Output everything from the line containing "order: Passeriformes" down through the end of the records, both ends included, as a numbered list. Skip any blank lines, and leave the pictures out.

- - - - - - -

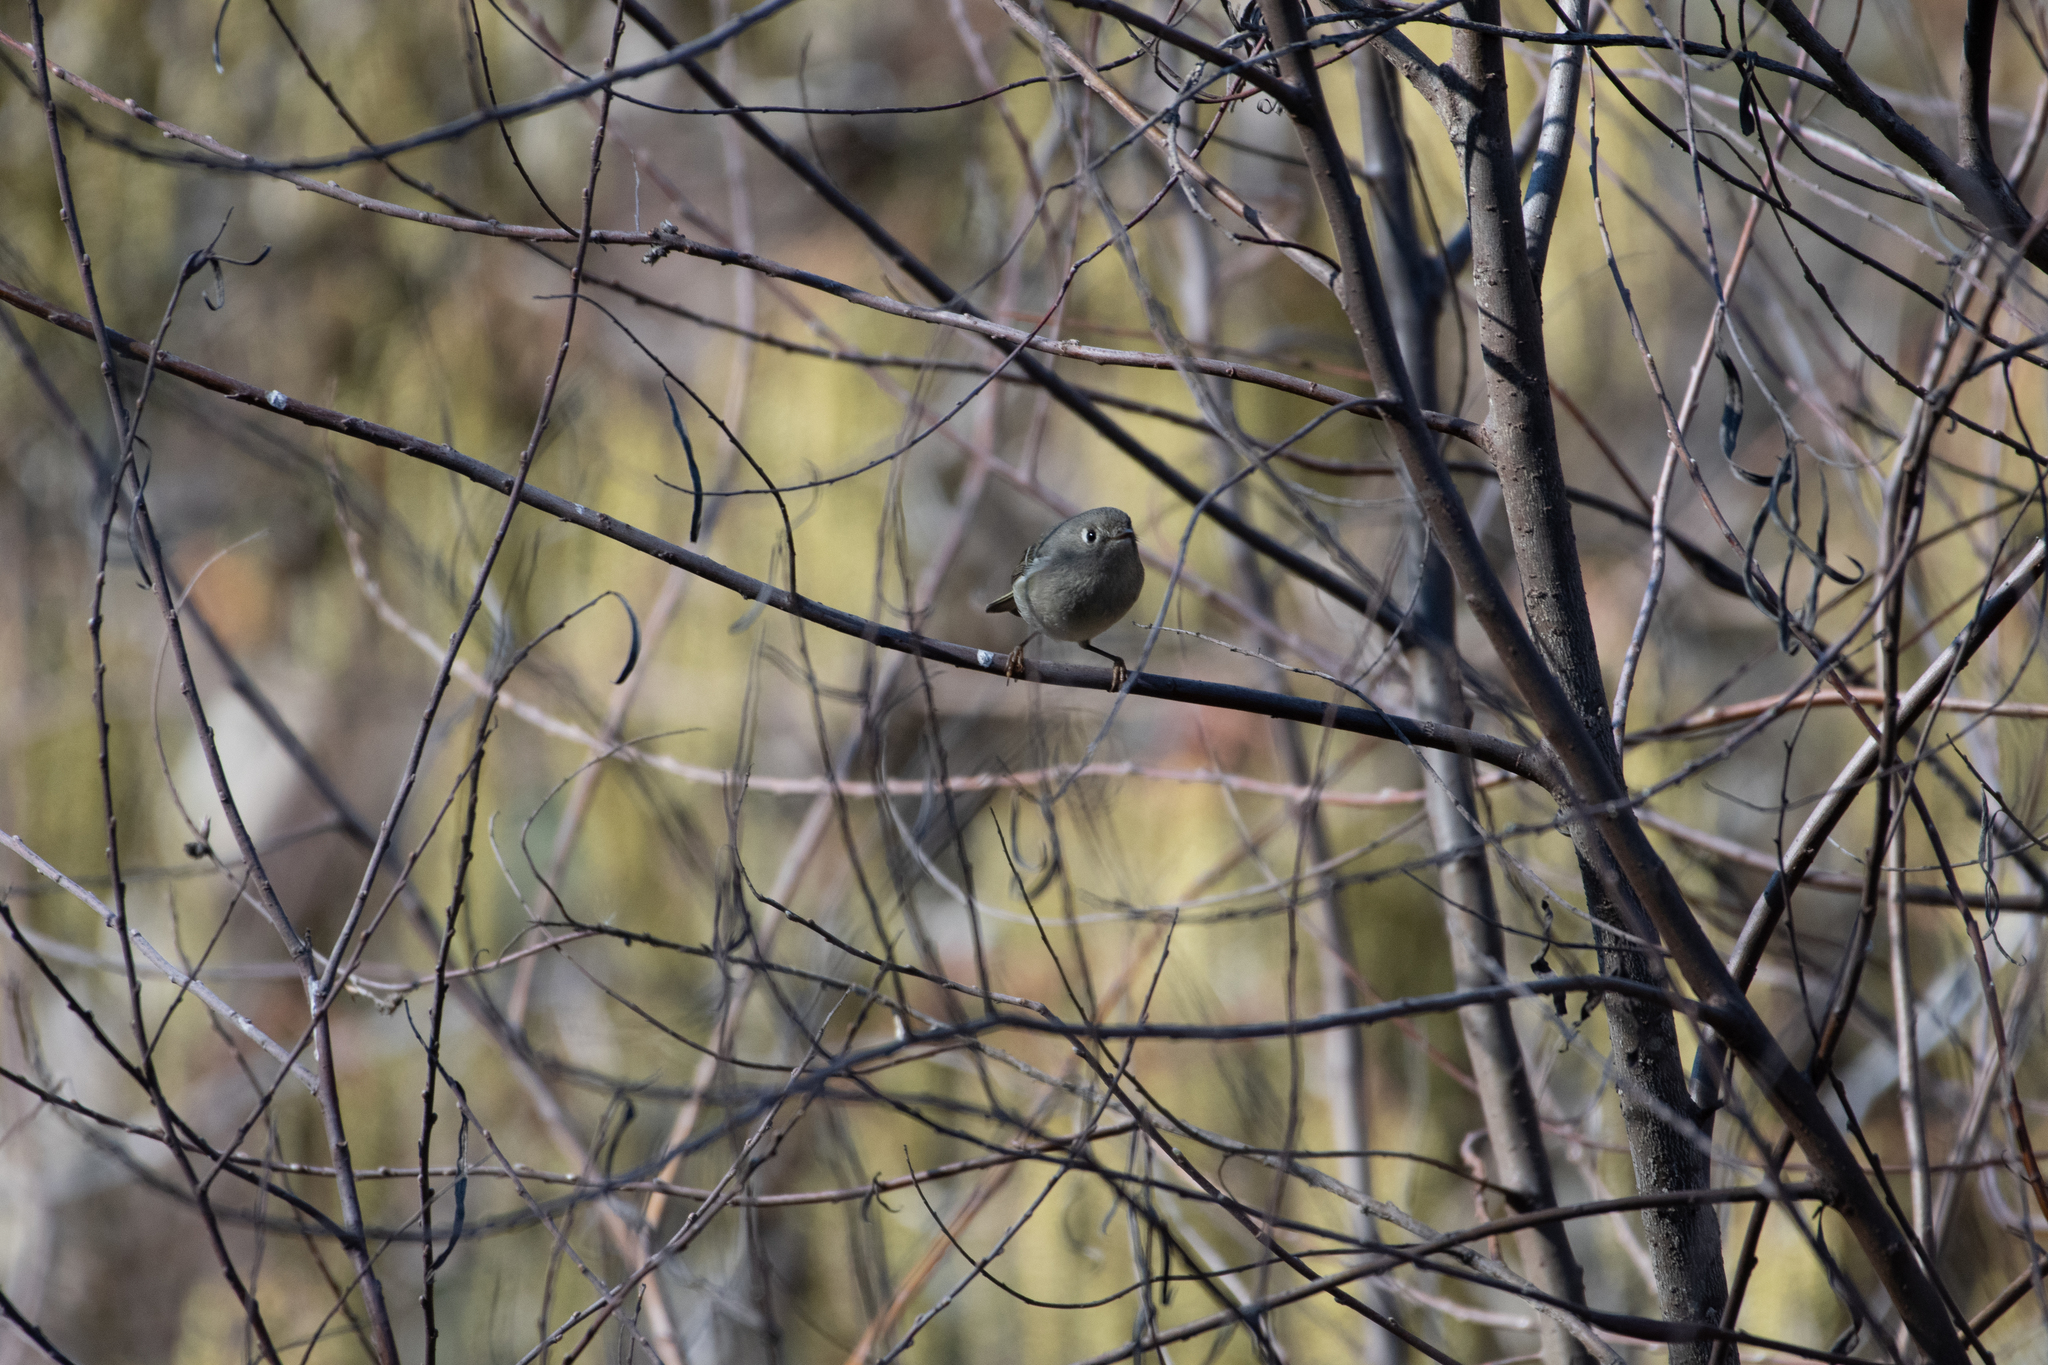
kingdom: Animalia
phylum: Chordata
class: Aves
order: Passeriformes
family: Regulidae
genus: Regulus
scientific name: Regulus calendula
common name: Ruby-crowned kinglet
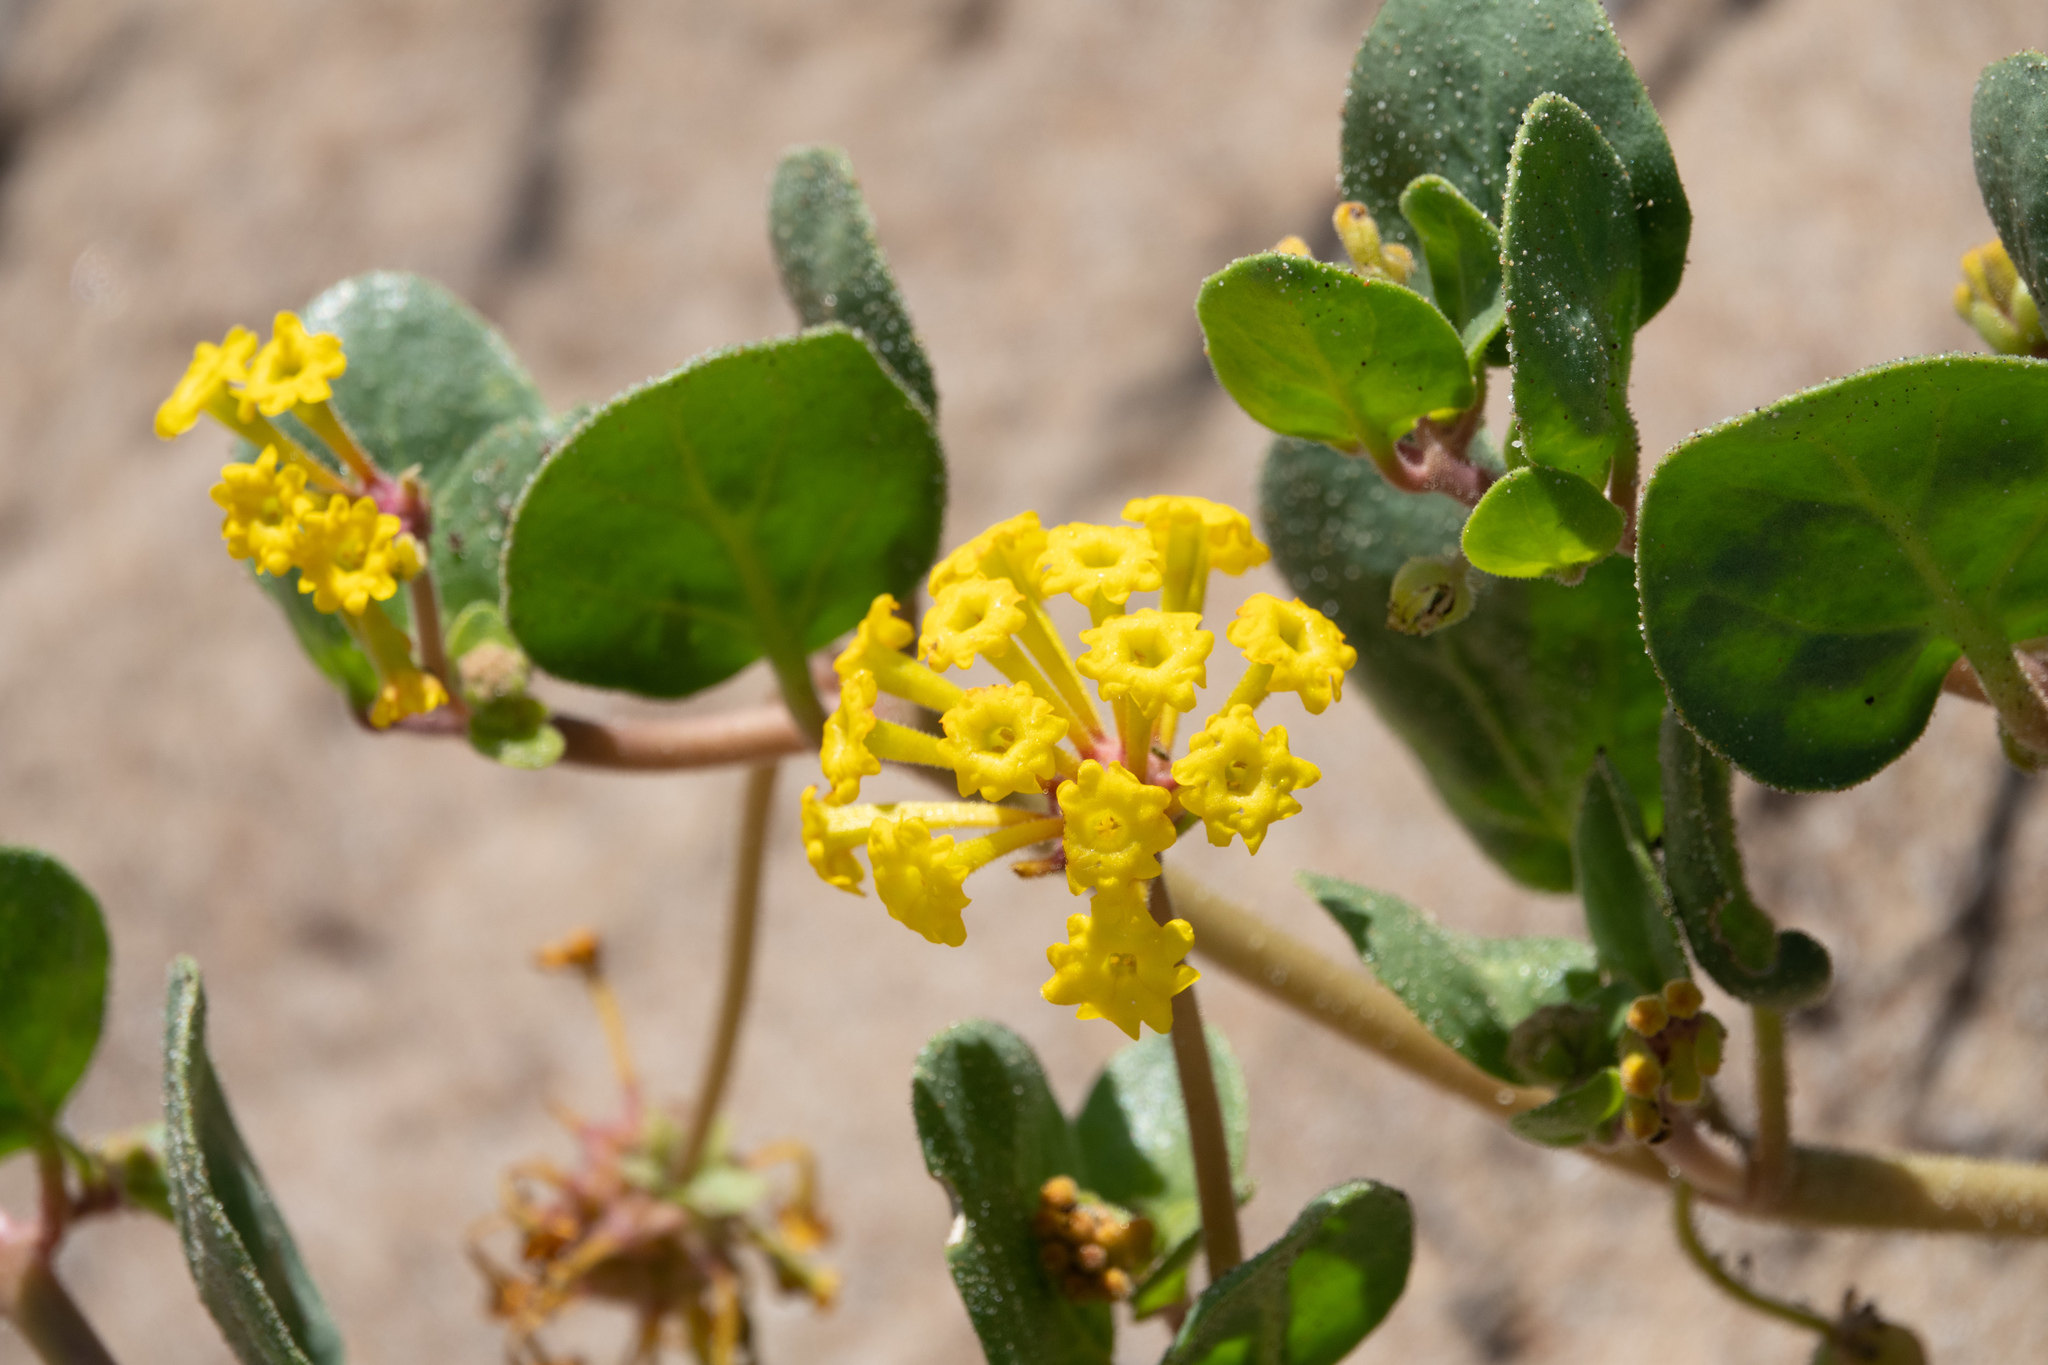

- - - - - - -

COMPLETE OUTPUT:
1. order: Passeriformes
2. family: Regulidae
3. genus: Regulus
4. scientific name: Regulus calendula
5. common name: Ruby-crowned kinglet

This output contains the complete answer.